[PASSAGE SHOWN]
Japanese actress, singer, and pianist (born 1986)

Yui Makino (牧野 由依, Makino Yui) is a Japanese actress, voice actress, singer, and pianist. She is best known for her work in the anime Tsubasa: Reservoir Chronicle where she voices Sakura and some of the theme songs for the Aria anime series. She is associated with Amuse, Inc. One of her earliest voice acting performances was the character "Sister" in a short-anime movie Bavel no Hon when she was 10. She married singer Yutaro Miura in 2020.

==Musical history==
Makino took up piano at the age of four. The film director Shunji Iwai discovered her talent for playing the piano when she was seven years old and from the age of 8 to 17. She played piano solos for three of his films: Love Letter, All About Lily Chou-Chou and Hana and Alice. She graduated from Tokyo College of Music as a piano major with the top score in her senior year.

She made her debut as a singer in 2005 with "Omna Magni," produced by Yoko Kanno. It was used as the ending theme song for the anime Sousei no Aquarion. In the April of the same year, she also debuted as a voice actress, starring as heroine Sakura in Tsubasa Chronicle and recording several songs for its soundtrack.

[GIVEN DATA]

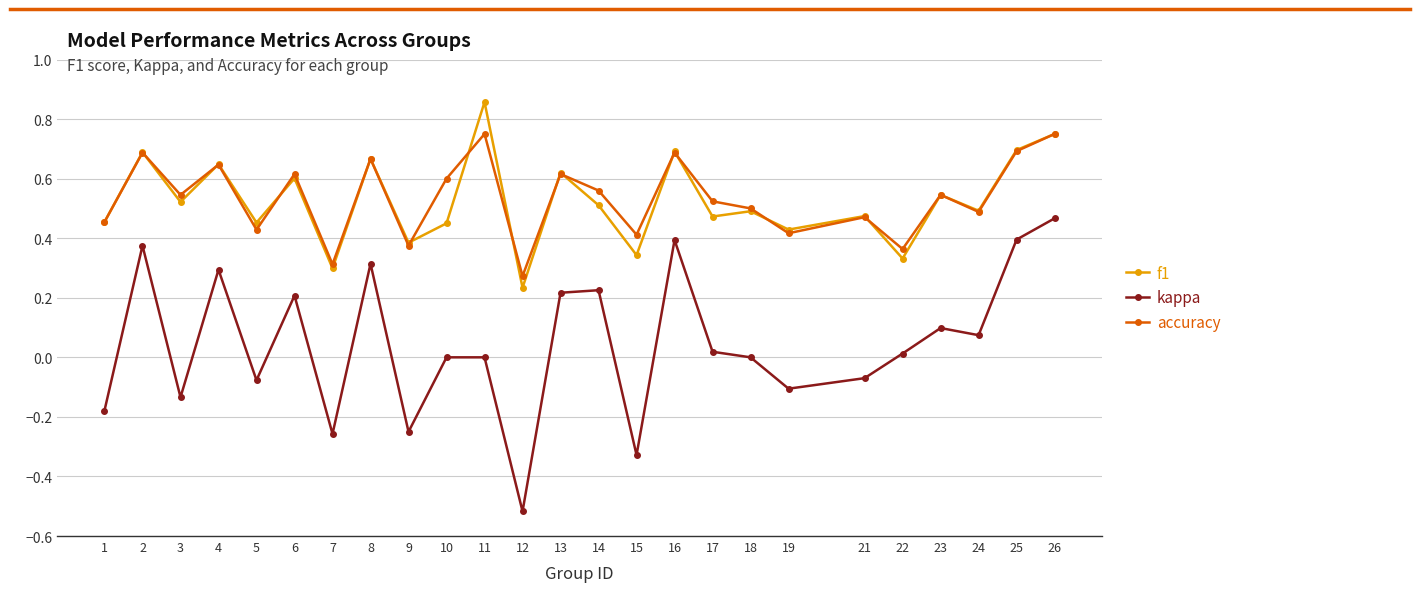

Is the value of kappa at 9 greater than the value of accuracy at 24?

No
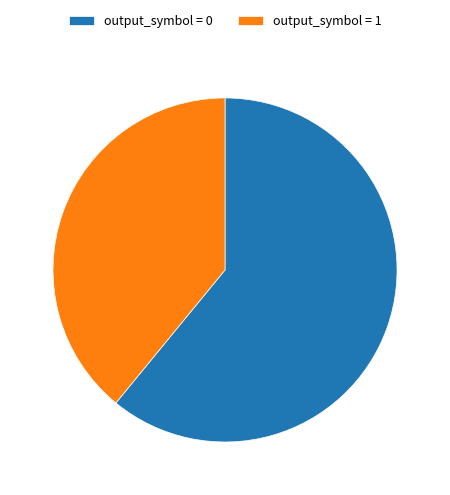

Rank the categories by value from highest to lowest.

output_symbol = 0, output_symbol = 1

[PROMPT A] According to the passage on Yui Makino, who produced her 2005 singing debut "Omna Magni"?
[PROMPT B] Write out the part of the Yui Makino passage between "Yui Makino (牧野" and "her senior year.", inclusive.

[EXPECTED OUTPUT A] Yoko Kanno

[EXPECTED OUTPUT B]
Yui Makino (牧野 由依, Makino Yui) is a Japanese actress, voice actress, singer, and pianist. She is best known for her work in the anime Tsubasa: Reservoir Chronicle where she voices Sakura and some of the theme songs for the Aria anime series. She is associated with Amuse, Inc. One of her earliest voice acting performances was the character "Sister" in a short-anime movie Bavel no Hon when she was 10. She married singer Yutaro Miura in 2020.

==Musical history==
Makino took up piano at the age of four. The film director Shunji Iwai discovered her talent for playing the piano when she was seven years old and from the age of 8 to 17. She played piano solos for three of his films: Love Letter, All About Lily Chou-Chou and Hana and Alice. She graduated from Tokyo College of Music as a piano major with the top score in her senior year.